• Provided data:
────────

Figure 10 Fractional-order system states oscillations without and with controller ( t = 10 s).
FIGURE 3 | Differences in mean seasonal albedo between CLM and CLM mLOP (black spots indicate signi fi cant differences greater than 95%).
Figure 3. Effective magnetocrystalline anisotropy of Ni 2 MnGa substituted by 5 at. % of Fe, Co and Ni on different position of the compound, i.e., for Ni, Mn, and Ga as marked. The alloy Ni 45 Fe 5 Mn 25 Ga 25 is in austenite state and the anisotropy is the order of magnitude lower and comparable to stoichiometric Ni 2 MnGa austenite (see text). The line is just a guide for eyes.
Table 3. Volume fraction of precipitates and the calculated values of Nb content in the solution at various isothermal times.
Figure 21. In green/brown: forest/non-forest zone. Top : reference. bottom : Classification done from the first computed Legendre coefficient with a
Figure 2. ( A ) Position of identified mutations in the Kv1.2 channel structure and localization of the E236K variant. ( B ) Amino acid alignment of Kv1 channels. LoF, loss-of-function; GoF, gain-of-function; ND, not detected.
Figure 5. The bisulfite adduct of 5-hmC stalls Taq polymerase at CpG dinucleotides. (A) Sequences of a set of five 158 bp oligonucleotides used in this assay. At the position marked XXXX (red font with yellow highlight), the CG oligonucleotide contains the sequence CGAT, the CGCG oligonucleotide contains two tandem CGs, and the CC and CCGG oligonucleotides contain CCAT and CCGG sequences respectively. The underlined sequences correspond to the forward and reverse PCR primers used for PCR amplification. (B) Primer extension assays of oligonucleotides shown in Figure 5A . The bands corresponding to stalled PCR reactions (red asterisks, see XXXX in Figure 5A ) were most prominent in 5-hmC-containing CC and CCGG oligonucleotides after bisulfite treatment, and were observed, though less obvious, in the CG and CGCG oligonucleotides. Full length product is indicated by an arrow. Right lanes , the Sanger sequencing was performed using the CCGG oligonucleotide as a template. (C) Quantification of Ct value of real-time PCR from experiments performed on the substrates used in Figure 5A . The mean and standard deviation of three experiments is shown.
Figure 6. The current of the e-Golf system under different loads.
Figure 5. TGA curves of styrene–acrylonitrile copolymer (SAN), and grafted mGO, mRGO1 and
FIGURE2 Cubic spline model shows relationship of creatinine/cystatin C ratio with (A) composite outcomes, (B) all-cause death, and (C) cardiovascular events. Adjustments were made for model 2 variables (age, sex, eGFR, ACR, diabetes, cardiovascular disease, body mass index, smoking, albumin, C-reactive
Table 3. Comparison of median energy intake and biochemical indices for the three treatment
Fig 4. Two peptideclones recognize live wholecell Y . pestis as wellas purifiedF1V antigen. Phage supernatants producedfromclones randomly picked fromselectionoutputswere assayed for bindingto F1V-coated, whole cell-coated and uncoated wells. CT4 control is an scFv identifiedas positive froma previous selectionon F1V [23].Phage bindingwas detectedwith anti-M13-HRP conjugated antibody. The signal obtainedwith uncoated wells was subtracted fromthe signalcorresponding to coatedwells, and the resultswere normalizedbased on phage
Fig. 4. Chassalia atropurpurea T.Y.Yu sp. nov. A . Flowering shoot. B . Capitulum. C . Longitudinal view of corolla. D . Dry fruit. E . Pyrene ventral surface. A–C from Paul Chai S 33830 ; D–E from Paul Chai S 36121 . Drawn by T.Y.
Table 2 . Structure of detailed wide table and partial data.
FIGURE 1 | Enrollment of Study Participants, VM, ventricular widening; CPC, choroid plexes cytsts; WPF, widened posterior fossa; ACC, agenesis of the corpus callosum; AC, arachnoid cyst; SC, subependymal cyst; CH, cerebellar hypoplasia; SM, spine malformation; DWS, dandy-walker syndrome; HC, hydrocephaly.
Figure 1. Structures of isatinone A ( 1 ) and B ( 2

────────

• Task objective:
If the word "Table" appears in a line above, copy that line.

• Finished task:
Table 3. Volume fraction of precipitates and the calculated values of Nb content in the solution at various isothermal times.
Table 3. Comparison of median energy intake and biochemical indices for the three treatment
Table 2 . Structure of detailed wide table and partial data.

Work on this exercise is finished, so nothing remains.